▸ DIRECTIONS FOR THIS TASK: Please restate the records that follow word for word, omitting any images.
━━━━━━━━
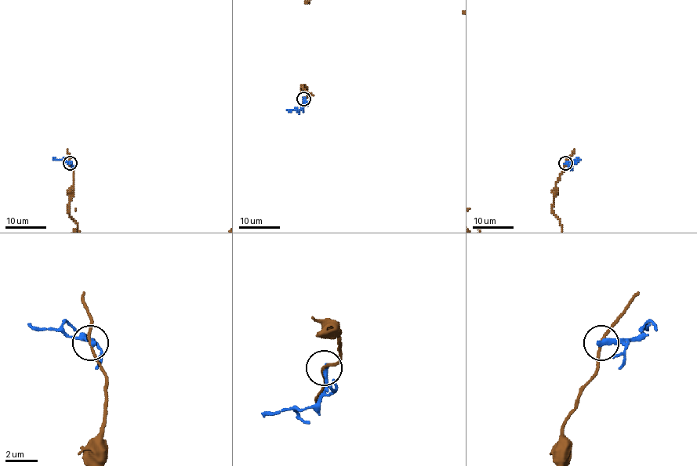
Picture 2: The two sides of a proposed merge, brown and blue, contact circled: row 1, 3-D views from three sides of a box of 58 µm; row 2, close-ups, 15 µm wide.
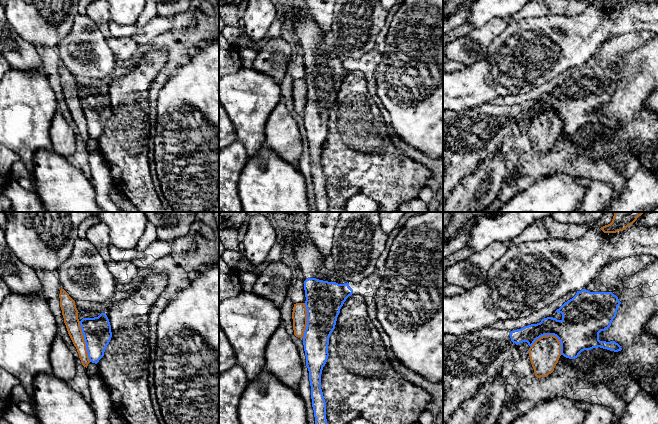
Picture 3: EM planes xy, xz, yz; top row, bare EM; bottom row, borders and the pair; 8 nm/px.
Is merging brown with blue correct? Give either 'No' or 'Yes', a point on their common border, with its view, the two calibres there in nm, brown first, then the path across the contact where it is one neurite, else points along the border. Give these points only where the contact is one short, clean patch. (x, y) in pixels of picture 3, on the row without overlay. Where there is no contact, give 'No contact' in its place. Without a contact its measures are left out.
No. Touches brown at yz (551, 111). Thickness 240 nm (brown) against 320 nm

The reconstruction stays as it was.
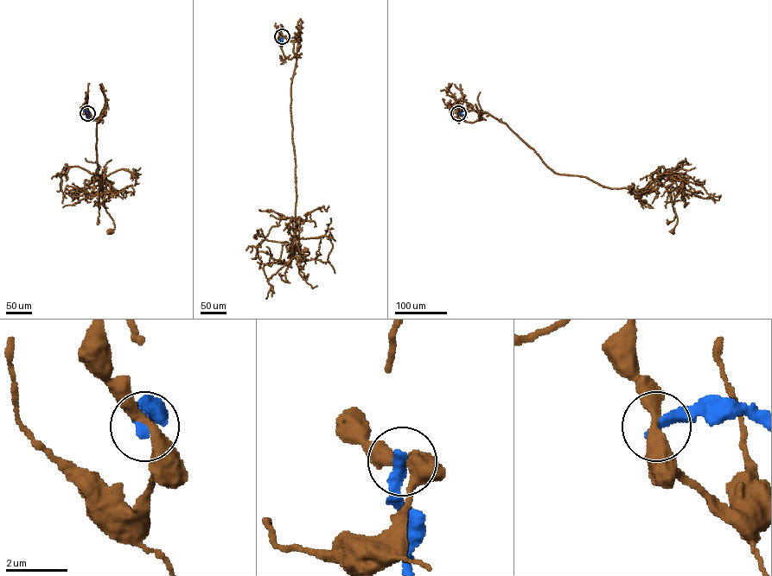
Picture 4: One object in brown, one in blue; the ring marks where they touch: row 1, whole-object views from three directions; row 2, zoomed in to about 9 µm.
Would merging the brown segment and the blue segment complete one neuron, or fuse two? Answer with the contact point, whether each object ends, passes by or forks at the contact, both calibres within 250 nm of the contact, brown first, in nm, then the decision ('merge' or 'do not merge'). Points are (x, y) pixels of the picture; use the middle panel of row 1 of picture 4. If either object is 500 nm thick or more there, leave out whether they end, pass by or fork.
at (282, 36); brown passes by; blue ends there; 360 nm thick on the brown side, 420 nm on the other; do not merge

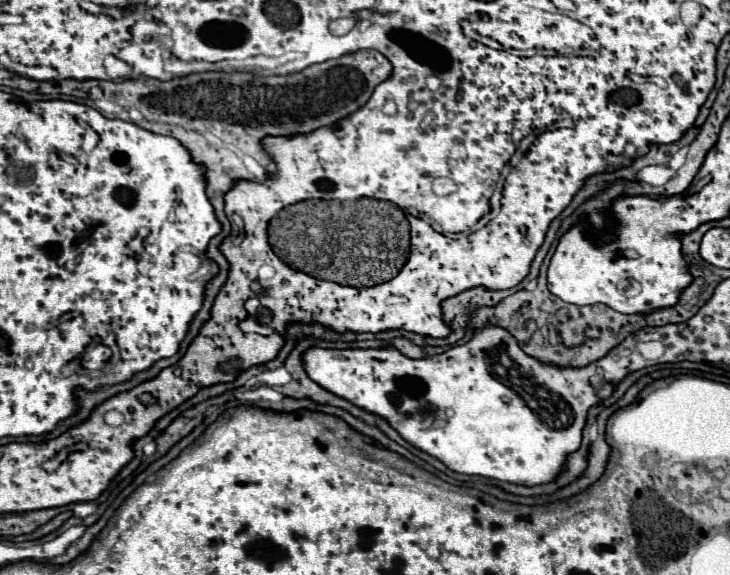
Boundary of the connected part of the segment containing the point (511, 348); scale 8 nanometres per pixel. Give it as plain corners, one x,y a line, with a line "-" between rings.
485,326
483,330
477,330
473,340
469,340
465,346
453,346
449,348
445,354
437,354
431,358
423,358
423,360
411,360
405,358
403,354
399,354
393,348
383,348
383,350
323,350
323,348
311,348
305,352
303,356
303,364
305,370
309,374
309,378
313,382
317,382
321,388
325,388
327,392
345,398
347,402
355,404
357,408
363,408
375,416
385,418
393,430
397,430
401,434
401,438
405,442
409,442
413,448
427,452
429,456
441,460
449,470
459,472
459,474
469,474
469,476
485,476
485,478
493,478
493,480
501,480
501,482
509,482
509,484
521,484
521,486
539,486
539,484
551,484
557,480
557,476
565,470
567,464
567,456
575,450
579,450
581,446
581,432
587,424
587,414
589,408
609,398
615,392
615,386
629,374
629,366
625,366
625,358
615,358
615,350
611,354
607,354
603,360
597,360
595,364
589,364
587,368
551,368
547,364
537,362
535,358
527,356
517,344
515,340
511,340
511,336
507,336
507,332
503,332
503,328
495,328
495,326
━━━━━━━━
▸ TASK SOLUTION:
Picture 2: The two sides of a proposed merge, brown and blue, contact circled: row 1, 3-D views from three sides of a box of 58 µm; row 2, close-ups, 15 µm wide.
Picture 3: EM planes xy, xz, yz; top row, bare EM; bottom row, borders and the pair; 8 nm/px.
Is merging brown with blue correct? Give either 'No' or 'Yes', a point on their common border, with its view, the two calibres there in nm, brown first, then the path across the contact where it is one neurite, else points along the border. Give these points only where the contact is one short, clean patch. (x, y) in pixels of picture 3, on the row without overlay. Where there is no contact, give 'No contact' in its place. Without a contact its measures are left out.
No. Touches brown at yz (551, 111). Thickness 240 nm (brown) against 320 nm

The reconstruction stays as it was.
Picture 4: One object in brown, one in blue; the ring marks where they touch: row 1, whole-object views from three directions; row 2, zoomed in to about 9 µm.
Would merging the brown segment and the blue segment complete one neuron, or fuse two? Answer with the contact point, whether each object ends, passes by or forks at the contact, both calibres within 250 nm of the contact, brown first, in nm, then the decision ('merge' or 'do not merge'). Points are (x, y) pixels of the picture; use the middle panel of row 1 of picture 4. If either object is 500 nm thick or more there, leave out whether they end, pass by or fork.
at (282, 36); brown passes by; blue ends there; 360 nm thick on the brown side, 420 nm on the other; do not merge

Boundary of the connected part of the segment containing the point (511, 348); scale 8 nanometres per pixel. Give it as plain corners, one x,y a line, with a line "-" between rings.
485,326
483,330
477,330
473,340
469,340
465,346
453,346
449,348
445,354
437,354
431,358
423,358
423,360
411,360
405,358
403,354
399,354
393,348
383,348
383,350
323,350
323,348
311,348
305,352
303,356
303,364
305,370
309,374
309,378
313,382
317,382
321,388
325,388
327,392
345,398
347,402
355,404
357,408
363,408
375,416
385,418
393,430
397,430
401,434
401,438
405,442
409,442
413,448
427,452
429,456
441,460
449,470
459,472
459,474
469,474
469,476
485,476
485,478
493,478
493,480
501,480
501,482
509,482
509,484
521,484
521,486
539,486
539,484
551,484
557,480
557,476
565,470
567,464
567,456
575,450
579,450
581,446
581,432
587,424
587,414
589,408
609,398
615,392
615,386
629,374
629,366
625,366
625,358
615,358
615,350
611,354
607,354
603,360
597,360
595,364
589,364
587,368
551,368
547,364
537,362
535,358
527,356
517,344
515,340
511,340
511,336
507,336
507,332
503,332
503,328
495,328
495,326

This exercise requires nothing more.